AVAILABLE DATA section start

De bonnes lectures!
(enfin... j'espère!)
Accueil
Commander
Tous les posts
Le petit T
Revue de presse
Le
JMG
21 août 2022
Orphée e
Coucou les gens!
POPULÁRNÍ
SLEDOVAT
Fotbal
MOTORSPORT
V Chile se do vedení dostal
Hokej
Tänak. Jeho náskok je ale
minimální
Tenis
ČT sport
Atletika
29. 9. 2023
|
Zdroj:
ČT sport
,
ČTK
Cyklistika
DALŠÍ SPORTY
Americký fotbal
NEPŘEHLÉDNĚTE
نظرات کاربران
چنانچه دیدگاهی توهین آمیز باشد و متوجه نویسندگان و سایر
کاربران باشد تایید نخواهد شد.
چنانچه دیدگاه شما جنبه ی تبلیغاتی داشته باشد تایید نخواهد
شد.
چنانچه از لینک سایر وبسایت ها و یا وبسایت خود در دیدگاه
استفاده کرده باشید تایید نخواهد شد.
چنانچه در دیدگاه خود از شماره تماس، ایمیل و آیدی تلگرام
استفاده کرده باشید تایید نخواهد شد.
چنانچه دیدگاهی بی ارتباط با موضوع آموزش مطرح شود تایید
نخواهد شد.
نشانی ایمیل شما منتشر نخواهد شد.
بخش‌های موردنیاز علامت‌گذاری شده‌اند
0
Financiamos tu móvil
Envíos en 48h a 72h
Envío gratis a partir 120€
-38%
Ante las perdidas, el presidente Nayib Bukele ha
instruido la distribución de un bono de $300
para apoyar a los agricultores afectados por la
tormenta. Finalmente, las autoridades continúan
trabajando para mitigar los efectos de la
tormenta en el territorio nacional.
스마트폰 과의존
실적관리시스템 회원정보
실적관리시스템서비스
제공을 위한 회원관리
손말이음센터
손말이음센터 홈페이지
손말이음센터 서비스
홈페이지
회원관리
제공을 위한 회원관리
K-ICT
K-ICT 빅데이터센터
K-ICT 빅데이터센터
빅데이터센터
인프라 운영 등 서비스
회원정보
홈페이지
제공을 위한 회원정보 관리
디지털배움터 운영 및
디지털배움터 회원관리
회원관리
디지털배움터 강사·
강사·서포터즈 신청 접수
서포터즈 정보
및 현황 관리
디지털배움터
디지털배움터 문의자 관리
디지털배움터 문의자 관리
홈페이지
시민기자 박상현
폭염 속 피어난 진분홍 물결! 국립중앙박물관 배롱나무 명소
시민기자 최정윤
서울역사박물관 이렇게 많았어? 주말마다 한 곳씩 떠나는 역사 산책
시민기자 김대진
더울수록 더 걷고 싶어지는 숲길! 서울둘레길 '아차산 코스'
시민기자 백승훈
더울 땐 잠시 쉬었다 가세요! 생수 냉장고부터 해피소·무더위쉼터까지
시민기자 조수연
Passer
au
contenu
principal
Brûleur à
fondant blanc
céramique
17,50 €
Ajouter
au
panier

AVAILABLE DATA section end

## TASK TO CARRY OUT
Take the lines above from the one containing "چنانچه دیدگاهی توهین" down to the one containing "Financiamos tu móvil", and transcribe them exactly, both ends included.

## WRITTEN ANSWER
چنانچه دیدگاهی توهین آمیز باشد و متوجه نویسندگان و سایر
کاربران باشد تایید نخواهد شد.
چنانچه دیدگاه شما جنبه ی تبلیغاتی داشته باشد تایید نخواهد
شد.
چنانچه از لینک سایر وبسایت ها و یا وبسایت خود در دیدگاه
استفاده کرده باشید تایید نخواهد شد.
چنانچه در دیدگاه خود از شماره تماس، ایمیل و آیدی تلگرام
استفاده کرده باشید تایید نخواهد شد.
چنانچه دیدگاهی بی ارتباط با موضوع آموزش مطرح شود تایید
نخواهد شد.
نشانی ایمیل شما منتشر نخواهد شد.
بخش‌های موردنیاز علامت‌گذاری شده‌اند
0
Financiamos tu móvil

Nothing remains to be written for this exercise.